Mais avant d pouvoir quitter les lieux (avant l’heure prévue de 16h) on a dû assister à différentes manoeuvres policières toutes aussi inutiles les unes que les autres. Les cars avancent, les hommes sortent, ils se disposent sur le pont puis près des manifestants, et quand ceux-ci cherchent à quitter la nasse vers le tram on voit des hommes harnachés courir de ce côté. On se demande bien à quoi rime ce cirque ridicule qui mobilise des hommes du matériel, consomme du gazole, alors que la manifestation qui comprenait des familles et de jeunes enfants protestant contre les masques qu’eux aussi doivent porter, s’est déroulée de bout en bout de manière tranquille.

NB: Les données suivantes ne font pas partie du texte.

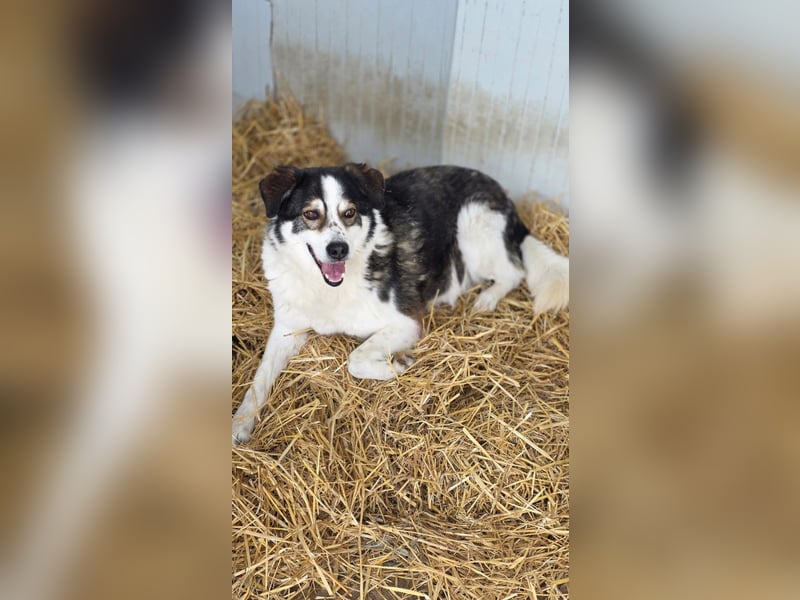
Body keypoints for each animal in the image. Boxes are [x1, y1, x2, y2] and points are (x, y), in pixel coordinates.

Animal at [232, 163, 569, 444]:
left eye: (350, 213)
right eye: (310, 214)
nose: (339, 249)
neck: (326, 288)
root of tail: (502, 194)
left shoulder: (406, 322)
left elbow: (355, 359)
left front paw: (397, 365)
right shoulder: (287, 329)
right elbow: (258, 380)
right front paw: (240, 422)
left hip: (473, 227)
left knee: (514, 271)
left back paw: (486, 299)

On se prend à rêver d’une échange standard entre la préfète du Bas-Rhin, préfète d’Alsace et du Grand-Est (excusez du peu) et le préfet du Haut-Rhin, ainsi qu’entre les commissaires de police de Strasbourg et de Colmar. Mais nos amis colmariens n’apprécieraient pas ce changement…

Ce n’est qu’un début! La semaine prochaine, toutes les organisations progressistes sont invitées à participer le 26 novembre à une réunion par internet afin de débattre et d’organiser une grande manifestation u taire sur l’ensemble des revendications économiques, sociales, politiques, culturelles, etc afin de s’opposer au cours de plus en plus antidémocratique de la clique au service du capitalisme mondialisé.

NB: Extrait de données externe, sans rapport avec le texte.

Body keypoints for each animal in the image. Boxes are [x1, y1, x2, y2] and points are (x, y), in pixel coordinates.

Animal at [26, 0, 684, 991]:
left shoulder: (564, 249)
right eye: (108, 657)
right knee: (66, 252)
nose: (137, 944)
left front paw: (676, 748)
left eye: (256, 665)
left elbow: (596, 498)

Note sur France 3 Alsace: une caméra-woman de FR3 est venue filmer dès 12 h place de la République alors qu’il n’y avait qu’une trentaine de personnes. Et ce soir, c’est cette vidéo qui est passée aux infos du 19 h. Et pas un mot ni une image sur la manifestation qui a compté plus de 300 personnes et a parcouru la ville jusque vers 16 h, où elle s’est dispersée dans le calme, malgré les provocations policières. C’est ça l’information sur une chaîne publique?